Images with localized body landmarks
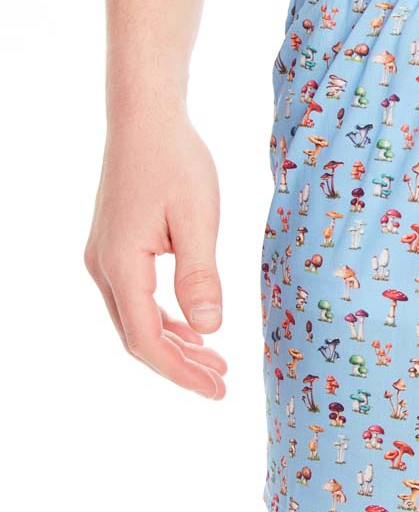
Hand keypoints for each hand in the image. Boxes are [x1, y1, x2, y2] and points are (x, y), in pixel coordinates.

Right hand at [85, 115, 226, 398]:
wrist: (146, 121)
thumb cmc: (176, 163)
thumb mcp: (199, 219)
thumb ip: (201, 275)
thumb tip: (210, 330)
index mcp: (121, 266)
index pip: (146, 339)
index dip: (180, 372)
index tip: (217, 391)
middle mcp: (103, 267)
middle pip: (138, 336)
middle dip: (179, 366)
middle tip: (222, 385)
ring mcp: (105, 257)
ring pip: (136, 319)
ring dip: (174, 345)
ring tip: (215, 364)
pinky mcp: (116, 247)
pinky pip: (137, 298)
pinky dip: (166, 319)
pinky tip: (195, 329)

▶ **Work task**
Check each line of the entries for the word "index", then state the count alone.

▶ **Exercise answer**
4